It’s not that the ecosystem services are unimportant, far from it. But there has been a tendency for the utilitarian and economic values of wild plants and animals to dominate discussion to the exclusion of the basic rights that species have to live their natural evolutionary span.”

Based on current evidence including academic research, the book provides new insights into many other topical issues around biodiversity and the ethical challenges around species conservation.

These include the hunting of ‘trophy’ animals, policies towards non-native or ‘invasive’ species, the existence of zoos, and the rights of indigenous people in determining what happens on their territories.

The hunting dilemma

Dudley examines the emotive issue of hunting, suggesting it is complex and the ethics should be considered case-by -case. He explains that while hunting has clear implications for animal rights, it only really impacts biodiversity rights if other species are threatened with extinction. A decline in hunting in Germany for example has led to damaging wild boar levels. In contrast, deer populations maintained for hunting have laid bare woodland in Scotland.

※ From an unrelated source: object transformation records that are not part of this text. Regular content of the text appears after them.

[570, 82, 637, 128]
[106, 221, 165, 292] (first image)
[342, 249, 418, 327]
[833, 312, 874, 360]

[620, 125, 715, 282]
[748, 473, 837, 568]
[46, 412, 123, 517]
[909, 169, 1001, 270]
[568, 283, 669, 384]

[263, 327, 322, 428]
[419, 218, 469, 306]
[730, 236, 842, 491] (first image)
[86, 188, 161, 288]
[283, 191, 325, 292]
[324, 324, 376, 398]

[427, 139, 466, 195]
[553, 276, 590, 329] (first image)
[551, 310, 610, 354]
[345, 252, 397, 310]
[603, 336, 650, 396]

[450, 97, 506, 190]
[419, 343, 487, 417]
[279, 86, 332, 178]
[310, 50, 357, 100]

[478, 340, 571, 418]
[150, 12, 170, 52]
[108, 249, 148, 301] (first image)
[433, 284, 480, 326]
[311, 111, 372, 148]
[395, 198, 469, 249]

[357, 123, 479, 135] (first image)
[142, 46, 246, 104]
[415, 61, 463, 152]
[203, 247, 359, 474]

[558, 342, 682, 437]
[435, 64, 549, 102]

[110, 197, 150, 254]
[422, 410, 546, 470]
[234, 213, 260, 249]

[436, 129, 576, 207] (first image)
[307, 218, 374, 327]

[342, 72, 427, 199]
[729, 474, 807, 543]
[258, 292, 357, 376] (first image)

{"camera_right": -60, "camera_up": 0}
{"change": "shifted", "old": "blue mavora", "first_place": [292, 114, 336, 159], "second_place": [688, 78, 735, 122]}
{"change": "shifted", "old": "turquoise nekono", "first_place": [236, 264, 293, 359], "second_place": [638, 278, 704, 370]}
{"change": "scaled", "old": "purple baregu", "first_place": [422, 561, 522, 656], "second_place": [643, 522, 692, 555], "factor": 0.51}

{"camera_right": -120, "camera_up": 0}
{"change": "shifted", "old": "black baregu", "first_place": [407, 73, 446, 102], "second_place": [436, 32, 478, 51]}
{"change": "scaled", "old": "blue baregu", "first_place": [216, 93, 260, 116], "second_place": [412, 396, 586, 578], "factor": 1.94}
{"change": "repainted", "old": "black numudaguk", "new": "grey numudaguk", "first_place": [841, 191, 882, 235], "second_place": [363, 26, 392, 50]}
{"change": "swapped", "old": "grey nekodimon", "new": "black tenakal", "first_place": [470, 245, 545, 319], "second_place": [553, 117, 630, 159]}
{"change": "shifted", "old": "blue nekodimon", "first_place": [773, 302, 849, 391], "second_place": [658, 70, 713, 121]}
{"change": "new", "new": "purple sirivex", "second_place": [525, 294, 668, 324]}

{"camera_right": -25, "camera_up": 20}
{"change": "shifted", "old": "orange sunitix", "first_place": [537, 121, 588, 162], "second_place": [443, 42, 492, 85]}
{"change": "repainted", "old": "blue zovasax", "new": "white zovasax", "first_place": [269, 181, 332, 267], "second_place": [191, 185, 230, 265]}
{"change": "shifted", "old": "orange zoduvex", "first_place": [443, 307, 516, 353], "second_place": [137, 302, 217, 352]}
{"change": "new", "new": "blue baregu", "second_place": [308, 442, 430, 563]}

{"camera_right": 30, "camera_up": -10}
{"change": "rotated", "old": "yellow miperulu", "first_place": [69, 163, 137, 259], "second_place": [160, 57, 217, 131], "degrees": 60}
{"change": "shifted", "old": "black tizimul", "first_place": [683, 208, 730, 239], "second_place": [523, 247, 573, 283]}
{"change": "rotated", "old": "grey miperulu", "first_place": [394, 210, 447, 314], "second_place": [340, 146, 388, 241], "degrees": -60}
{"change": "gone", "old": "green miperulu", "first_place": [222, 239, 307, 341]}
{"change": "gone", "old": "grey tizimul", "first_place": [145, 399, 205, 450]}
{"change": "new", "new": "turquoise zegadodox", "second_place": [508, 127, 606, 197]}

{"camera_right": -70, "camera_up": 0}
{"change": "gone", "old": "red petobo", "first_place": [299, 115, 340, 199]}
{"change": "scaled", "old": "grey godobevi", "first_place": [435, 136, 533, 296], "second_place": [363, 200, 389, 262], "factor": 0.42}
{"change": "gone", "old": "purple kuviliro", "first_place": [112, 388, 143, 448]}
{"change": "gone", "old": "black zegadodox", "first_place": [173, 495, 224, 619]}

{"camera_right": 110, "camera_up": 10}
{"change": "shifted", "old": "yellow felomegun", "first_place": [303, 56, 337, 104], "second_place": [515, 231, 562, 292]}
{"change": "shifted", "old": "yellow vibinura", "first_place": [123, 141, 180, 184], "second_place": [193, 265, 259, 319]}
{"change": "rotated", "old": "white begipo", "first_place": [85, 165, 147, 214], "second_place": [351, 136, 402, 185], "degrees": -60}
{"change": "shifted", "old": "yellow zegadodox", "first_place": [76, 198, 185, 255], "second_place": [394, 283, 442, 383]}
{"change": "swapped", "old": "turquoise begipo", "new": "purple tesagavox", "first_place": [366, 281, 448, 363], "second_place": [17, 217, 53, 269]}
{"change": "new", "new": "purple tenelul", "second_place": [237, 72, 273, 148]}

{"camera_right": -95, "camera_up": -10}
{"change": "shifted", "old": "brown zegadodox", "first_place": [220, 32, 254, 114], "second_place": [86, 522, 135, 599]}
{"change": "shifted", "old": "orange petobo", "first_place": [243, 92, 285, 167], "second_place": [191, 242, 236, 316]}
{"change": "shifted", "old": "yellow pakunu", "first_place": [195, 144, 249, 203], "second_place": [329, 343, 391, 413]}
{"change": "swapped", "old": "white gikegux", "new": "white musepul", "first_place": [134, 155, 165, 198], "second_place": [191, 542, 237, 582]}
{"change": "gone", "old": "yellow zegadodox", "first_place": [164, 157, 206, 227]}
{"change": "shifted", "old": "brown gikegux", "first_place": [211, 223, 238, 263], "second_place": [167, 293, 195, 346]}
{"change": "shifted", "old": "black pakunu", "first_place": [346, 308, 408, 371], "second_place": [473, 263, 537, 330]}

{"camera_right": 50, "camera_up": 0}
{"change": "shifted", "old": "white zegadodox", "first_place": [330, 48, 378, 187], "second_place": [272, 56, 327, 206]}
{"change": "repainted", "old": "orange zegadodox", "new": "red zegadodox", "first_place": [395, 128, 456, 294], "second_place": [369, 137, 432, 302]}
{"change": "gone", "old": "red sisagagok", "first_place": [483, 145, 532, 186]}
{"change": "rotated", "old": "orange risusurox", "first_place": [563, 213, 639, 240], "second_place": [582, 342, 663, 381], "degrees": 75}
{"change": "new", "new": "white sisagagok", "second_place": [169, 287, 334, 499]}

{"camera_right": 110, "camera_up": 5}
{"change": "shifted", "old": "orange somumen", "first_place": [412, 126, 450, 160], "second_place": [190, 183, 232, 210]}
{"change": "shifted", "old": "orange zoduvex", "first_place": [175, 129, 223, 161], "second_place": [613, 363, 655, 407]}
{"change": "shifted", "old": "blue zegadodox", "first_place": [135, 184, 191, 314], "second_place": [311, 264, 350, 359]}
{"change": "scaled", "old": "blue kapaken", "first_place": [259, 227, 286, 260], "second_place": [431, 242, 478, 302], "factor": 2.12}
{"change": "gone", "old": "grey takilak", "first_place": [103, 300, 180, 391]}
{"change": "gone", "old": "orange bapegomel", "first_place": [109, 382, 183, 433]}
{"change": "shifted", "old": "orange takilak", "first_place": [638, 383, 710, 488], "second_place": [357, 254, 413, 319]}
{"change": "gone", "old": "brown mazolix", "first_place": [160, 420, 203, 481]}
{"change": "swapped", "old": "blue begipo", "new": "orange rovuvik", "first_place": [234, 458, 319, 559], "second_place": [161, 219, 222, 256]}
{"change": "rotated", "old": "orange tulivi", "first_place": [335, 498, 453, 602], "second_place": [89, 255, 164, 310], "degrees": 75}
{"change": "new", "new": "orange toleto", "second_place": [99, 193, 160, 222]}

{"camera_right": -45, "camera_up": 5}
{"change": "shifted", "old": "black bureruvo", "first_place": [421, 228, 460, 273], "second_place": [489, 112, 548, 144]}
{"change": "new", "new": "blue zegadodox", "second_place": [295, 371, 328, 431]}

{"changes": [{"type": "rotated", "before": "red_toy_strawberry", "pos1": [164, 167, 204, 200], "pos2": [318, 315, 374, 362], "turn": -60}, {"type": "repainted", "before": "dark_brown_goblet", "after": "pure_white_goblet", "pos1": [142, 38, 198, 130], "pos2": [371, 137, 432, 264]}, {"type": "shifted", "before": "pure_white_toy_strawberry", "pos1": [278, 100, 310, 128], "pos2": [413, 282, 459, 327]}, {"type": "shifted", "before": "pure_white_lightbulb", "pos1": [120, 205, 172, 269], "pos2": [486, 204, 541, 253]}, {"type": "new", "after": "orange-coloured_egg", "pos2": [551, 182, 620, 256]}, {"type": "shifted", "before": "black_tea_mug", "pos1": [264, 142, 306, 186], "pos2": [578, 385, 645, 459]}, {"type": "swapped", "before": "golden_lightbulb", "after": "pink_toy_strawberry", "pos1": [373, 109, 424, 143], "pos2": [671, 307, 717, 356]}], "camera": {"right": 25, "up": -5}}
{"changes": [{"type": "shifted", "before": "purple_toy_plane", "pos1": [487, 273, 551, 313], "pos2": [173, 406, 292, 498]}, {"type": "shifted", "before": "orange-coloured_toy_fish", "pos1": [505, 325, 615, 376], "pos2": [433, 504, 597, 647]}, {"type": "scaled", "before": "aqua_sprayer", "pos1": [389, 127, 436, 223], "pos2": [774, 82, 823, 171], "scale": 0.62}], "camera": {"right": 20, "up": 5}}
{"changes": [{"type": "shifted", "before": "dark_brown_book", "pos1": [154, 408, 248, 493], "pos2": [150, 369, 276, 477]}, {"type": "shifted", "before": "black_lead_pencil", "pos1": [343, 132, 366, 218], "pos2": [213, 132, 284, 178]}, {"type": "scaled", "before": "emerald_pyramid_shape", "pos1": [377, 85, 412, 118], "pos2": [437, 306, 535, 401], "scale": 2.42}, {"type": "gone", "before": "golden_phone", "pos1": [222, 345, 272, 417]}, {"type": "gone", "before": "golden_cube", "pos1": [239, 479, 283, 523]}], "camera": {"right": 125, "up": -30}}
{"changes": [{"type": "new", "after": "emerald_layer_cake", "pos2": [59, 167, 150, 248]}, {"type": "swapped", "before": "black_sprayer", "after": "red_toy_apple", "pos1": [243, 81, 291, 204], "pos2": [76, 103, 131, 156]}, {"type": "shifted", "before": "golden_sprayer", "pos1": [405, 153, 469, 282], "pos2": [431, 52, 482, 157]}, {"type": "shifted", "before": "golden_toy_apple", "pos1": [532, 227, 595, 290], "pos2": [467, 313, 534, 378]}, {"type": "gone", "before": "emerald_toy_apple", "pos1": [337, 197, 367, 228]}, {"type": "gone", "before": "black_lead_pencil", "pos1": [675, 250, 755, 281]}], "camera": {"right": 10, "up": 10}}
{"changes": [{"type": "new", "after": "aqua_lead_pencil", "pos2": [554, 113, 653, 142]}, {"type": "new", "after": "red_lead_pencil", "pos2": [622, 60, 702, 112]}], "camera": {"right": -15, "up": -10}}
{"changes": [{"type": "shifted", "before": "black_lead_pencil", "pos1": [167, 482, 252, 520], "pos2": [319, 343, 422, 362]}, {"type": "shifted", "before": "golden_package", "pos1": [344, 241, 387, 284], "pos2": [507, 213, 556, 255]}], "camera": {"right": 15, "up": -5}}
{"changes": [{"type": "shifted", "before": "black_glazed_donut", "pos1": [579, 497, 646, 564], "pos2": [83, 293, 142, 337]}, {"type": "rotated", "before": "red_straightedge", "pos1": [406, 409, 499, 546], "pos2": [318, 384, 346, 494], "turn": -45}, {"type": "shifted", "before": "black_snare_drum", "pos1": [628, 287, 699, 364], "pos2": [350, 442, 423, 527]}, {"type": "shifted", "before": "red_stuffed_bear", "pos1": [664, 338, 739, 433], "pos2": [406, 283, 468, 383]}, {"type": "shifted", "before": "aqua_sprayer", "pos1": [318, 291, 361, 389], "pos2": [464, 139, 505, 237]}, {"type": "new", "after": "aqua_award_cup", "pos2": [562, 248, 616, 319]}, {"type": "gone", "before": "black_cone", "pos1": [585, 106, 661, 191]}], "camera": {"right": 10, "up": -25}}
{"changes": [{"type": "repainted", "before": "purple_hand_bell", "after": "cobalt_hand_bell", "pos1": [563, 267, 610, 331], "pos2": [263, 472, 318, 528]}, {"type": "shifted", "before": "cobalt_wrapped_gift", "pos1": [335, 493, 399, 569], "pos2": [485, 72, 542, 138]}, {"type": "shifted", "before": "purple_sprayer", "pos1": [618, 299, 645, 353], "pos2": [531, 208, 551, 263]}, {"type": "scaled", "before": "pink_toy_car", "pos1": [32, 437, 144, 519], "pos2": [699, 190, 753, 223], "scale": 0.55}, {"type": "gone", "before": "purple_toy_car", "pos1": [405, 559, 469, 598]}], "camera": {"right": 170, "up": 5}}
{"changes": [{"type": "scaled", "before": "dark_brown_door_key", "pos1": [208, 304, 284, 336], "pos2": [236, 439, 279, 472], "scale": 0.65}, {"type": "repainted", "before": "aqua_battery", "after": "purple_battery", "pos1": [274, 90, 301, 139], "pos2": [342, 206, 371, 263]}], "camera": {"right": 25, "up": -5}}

Trophy hunting is a particularly complex and emotive issue, Dudley explains:

Personally I find the concept of shooting an animal just to take a photograph posing next to its corpse abhorrent. But hunting reserves protect big area in the tropics. From the long-term perspective of biodiversity, they probably play a positive role.”

Invasive species

As a case study, Dudley analyses the threat to red squirrels from grey ones in the United Kingdom and whether routine culling of grey squirrels is justified.

He highlights that red squirrels are not in danger of extinction on a global basis and still have healthy populations in parts of Britain, therefore the routine culling of grey squirrels is not necessary for biodiversity reasons. This is in contrast with places such as long-isolated islands where invasive species have a ‘devastating’ effect on those that are native.

The author says that control of non-native species like the grey squirrel is only justified if they pose a ‘credible threat’ for example to the existence of other species.

The book discusses how three important ethical issues – human rights, animal rights and biodiversity rights – interact and sometimes clash.

Nigel Dudley says:

As an example, culling a population of non-native rabbits on an island to protect a unique species of plant doesn’t make sense from the perspective of animal rights but it does in terms of biodiversity rights. Conservationists haven’t always got the right balance, particularly when it comes to human rights.”

The book finishes with a draft manifesto for biodiversity rights that attempts to balance the various complicated questions.